I treat it like a non-deterministic script. It does stuff. If the stuff does not result in the expected outcome, fix the script.
You have to observe it. If you were a developer and decided to write code that you never run because you're worried that you're micromanaging your code, that's negligent.
You manage it the same way you manage those little SWAT units in Door Kickers - there's a plan, let them follow the plan, then the plan goes to hell in 4 seconds, so you interrupt and fix it on the spot. Some people get a kick out of building ultimate foolproof blind plans. Yes, this is impressive. But the goal of the game is to win the levels.

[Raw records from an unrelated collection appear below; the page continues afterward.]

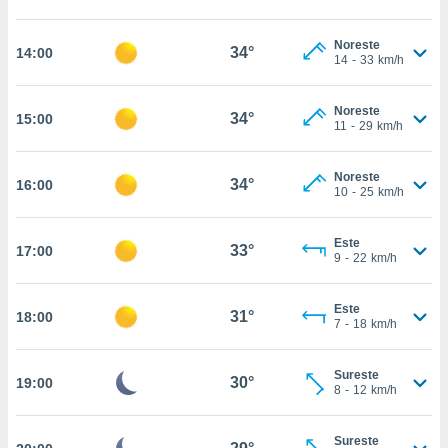
estra
ara seguir
e contenido
Noreste
34°
14:00
14
-
33
km/h
stándares
ACEPTAR
sin coste.
Y
CONTINUAR
Noreste
 botón
34°
15:00
11
-
29
km/h
continuar",
der a la
CONFIGURACIÓN
ndo la
Noreste
34°
16:00
 de todas
10
-
25
km/h
, ya sean
de nuestros
Este
 nos
33°
17:00
9
-
22
km/h
 y análisis
tamiento en
Este
31°
18:00
b, así como
7
-
18
km/h
un perfil
para
Sureste
ublicidad y
30°
19:00
8
-
12
km/h
do en
 mismo.
Sureste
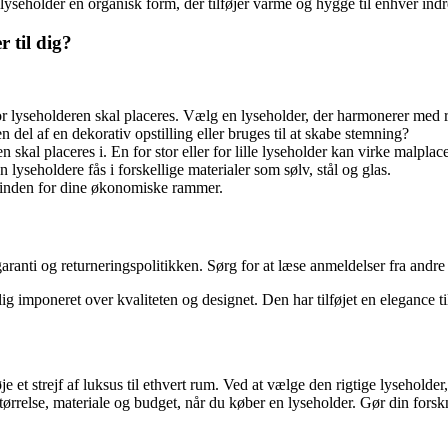
lyseholder en organisk form, der tilføjer varme og hygge til enhver indr
 til dig?
r lyseholderen skal placeres. Vælg en lyseholder, der harmonerer med r
del af en dekorativ opstilling eller bruges til at skabe stemning?
n skal placeres i. En for stor eller for lille lyseholder kan virke malplace
lyseholdere fås i forskellige materialer som sølv, stål og glas.
 inden for dine økonomiske rammer.
aranti og returneringspolitikken. Sørg for at læse anmeldelser fra andre 
ig imponeret over kvaliteten og designet. Den har tilføjet en elegance ti
je et strejf af luksus til ethvert rum. Ved at vælge den rigtige lyseholde
 størrelse, materiale og budget, når du køber en lyseholder. Gør din fo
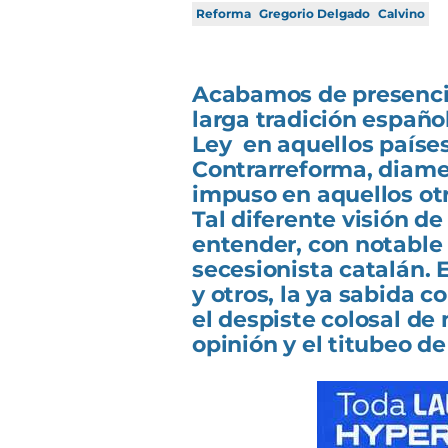
Reforma
Gregorio Delgado
Calvino
Acabamos de presencia
larga tradición español
Ley en aquellos países
Contrarreforma, diame
impuso en aquellos ot
Tal diferente visión de 
entender, con notable 
secesionista catalán. 
y otros, la ya sabida c
el despiste colosal d
opinión y el titubeo de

Unlike a junior developer, it does not grow. I treat it unlike the way I would treat a human. It may be self-learning and stuff, but that's not the plan. The plan is to throw it out 6 months later, when Grok Supersonic comes along and forces completely new strategies.
Basically just a bullet list of stuff like "- use httpx instead of requests" or "- http libraries already exist, we dont need to build a new one that shells out to /proc/tcp"
Just add stuff you find yourself correcting a lot. You may realize you have a set of coding conventions and you just need to document it in the repo and point to that.
Smaller project-specific lists like that have been better imo vs giant prompts. If I wouldn't expect a colleague to read a giant instruction doc, I'm not going to expect llms to do a good job of it either.
But yes as a staff cloud architect who specializes in app dev, I very much treat AI as a junior developer who “learns” by my telling it to summarize discussions/preferences in markdown in the repo.
I do a phase approach when I use AI just like when I don’t where I test a little at the time. It gets too difficult to manage and explain otherwise.